# EXERCISE INPUT:

================

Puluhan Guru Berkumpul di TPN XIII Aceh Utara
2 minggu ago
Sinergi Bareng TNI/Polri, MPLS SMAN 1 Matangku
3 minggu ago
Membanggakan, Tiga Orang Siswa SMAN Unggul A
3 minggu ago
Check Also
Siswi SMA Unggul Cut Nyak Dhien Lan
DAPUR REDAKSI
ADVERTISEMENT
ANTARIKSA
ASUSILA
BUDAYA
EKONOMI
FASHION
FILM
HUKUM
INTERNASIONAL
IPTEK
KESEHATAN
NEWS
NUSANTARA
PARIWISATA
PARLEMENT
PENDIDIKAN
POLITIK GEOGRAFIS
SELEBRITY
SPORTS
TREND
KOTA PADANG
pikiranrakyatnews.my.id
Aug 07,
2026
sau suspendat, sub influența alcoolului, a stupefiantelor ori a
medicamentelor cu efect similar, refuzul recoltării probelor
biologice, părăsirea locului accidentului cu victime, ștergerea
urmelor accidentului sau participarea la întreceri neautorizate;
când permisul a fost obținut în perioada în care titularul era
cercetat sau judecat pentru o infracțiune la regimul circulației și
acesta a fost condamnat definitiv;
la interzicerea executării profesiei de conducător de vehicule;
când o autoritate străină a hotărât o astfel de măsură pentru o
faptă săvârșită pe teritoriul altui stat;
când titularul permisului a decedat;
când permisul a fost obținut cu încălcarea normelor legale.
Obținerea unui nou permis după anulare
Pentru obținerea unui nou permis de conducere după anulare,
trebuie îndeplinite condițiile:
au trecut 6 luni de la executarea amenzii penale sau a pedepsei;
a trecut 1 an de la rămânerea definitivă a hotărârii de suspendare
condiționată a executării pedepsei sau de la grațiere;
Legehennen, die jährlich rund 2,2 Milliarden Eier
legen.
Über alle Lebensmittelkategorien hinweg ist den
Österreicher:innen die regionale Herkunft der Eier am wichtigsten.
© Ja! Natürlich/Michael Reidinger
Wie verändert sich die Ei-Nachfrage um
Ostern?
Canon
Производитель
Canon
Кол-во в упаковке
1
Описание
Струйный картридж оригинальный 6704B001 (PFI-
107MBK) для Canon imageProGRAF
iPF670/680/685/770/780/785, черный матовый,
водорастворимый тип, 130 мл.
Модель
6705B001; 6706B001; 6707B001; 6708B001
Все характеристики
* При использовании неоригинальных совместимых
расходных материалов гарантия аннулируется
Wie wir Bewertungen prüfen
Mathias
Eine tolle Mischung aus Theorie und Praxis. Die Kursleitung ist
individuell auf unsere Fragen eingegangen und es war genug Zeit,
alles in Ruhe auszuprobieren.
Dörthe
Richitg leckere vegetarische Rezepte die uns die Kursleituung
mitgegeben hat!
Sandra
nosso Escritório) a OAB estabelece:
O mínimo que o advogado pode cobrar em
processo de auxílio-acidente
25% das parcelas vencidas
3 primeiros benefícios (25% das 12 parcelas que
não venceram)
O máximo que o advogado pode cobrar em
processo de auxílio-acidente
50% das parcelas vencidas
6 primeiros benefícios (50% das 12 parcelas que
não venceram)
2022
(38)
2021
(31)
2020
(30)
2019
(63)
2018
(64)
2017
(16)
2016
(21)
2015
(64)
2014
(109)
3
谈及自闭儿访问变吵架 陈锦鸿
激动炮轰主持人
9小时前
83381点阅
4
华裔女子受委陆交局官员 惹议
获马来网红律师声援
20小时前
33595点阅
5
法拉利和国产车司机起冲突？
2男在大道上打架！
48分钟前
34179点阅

================

# TASK STATEMENT:
In the material above, please find every line that includes the word "advogado" and copy it.

# TASK RESPONSE:
O mínimo que o advogado pode cobrar em
O máximo que o advogado pode cobrar em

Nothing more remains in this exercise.